- _Exercise_
Can you copy every entry below word for word, leaving the pictures out?

Task data: Begin

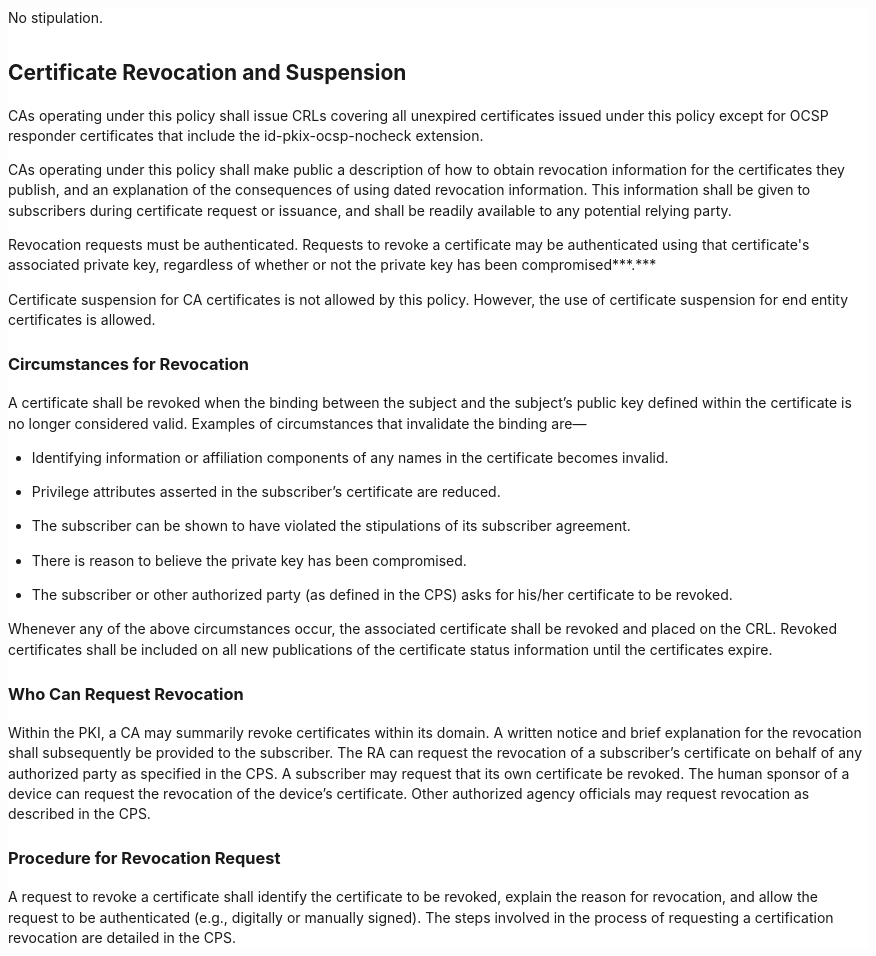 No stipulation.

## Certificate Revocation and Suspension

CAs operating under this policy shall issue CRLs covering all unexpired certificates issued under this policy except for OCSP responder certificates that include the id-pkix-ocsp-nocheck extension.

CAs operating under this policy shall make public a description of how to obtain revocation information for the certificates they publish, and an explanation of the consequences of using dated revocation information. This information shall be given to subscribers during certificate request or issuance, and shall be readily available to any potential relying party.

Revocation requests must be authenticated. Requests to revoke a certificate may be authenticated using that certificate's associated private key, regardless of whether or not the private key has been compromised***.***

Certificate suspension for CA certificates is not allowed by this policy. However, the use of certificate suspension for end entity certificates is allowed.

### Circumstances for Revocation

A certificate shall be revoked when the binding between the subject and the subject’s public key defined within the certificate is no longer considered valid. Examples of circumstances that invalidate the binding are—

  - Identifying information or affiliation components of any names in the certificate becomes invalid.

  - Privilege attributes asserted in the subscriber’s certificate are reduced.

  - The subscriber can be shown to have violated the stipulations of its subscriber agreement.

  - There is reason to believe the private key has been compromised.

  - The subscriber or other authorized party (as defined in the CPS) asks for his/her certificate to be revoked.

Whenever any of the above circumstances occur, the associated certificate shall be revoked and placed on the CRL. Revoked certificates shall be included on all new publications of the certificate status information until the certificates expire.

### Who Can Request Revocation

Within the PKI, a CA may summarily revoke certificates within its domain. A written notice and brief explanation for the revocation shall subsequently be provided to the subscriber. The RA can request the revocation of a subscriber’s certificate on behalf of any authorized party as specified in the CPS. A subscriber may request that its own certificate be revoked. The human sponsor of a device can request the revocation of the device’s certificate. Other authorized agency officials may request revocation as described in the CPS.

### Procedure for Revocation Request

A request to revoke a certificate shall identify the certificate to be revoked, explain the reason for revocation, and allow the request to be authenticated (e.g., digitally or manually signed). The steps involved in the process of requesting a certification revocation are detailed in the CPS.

Task data: End

- _Reply_
 No stipulation.

## Certificate Revocation and Suspension

CAs operating under this policy shall issue CRLs covering all unexpired certificates issued under this policy except for OCSP responder certificates that include the id-pkix-ocsp-nocheck extension.

CAs operating under this policy shall make public a description of how to obtain revocation information for the certificates they publish, and an explanation of the consequences of using dated revocation information. This information shall be given to subscribers during certificate request or issuance, and shall be readily available to any potential relying party.

Revocation requests must be authenticated. Requests to revoke a certificate may be authenticated using that certificate's associated private key, regardless of whether or not the private key has been compromised***.***

Certificate suspension for CA certificates is not allowed by this policy. However, the use of certificate suspension for end entity certificates is allowed.

### Circumstances for Revocation

A certificate shall be revoked when the binding between the subject and the subject’s public key defined within the certificate is no longer considered valid. Examples of circumstances that invalidate the binding are—

  - Identifying information or affiliation components of any names in the certificate becomes invalid.

  - Privilege attributes asserted in the subscriber’s certificate are reduced.

  - The subscriber can be shown to have violated the stipulations of its subscriber agreement.

  - There is reason to believe the private key has been compromised.

  - The subscriber or other authorized party (as defined in the CPS) asks for his/her certificate to be revoked.

Whenever any of the above circumstances occur, the associated certificate shall be revoked and placed on the CRL. Revoked certificates shall be included on all new publications of the certificate status information until the certificates expire.

### Who Can Request Revocation

Within the PKI, a CA may summarily revoke certificates within its domain. A written notice and brief explanation for the revocation shall subsequently be provided to the subscriber. The RA can request the revocation of a subscriber’s certificate on behalf of any authorized party as specified in the CPS. A subscriber may request that its own certificate be revoked. The human sponsor of a device can request the revocation of the device’s certificate. Other authorized agency officials may request revocation as described in the CPS.

### Procedure for Revocation Request

A request to revoke a certificate shall identify the certificate to be revoked, explain the reason for revocation, and allow the request to be authenticated (e.g., digitally or manually signed). The steps involved in the process of requesting a certification revocation are detailed in the CPS.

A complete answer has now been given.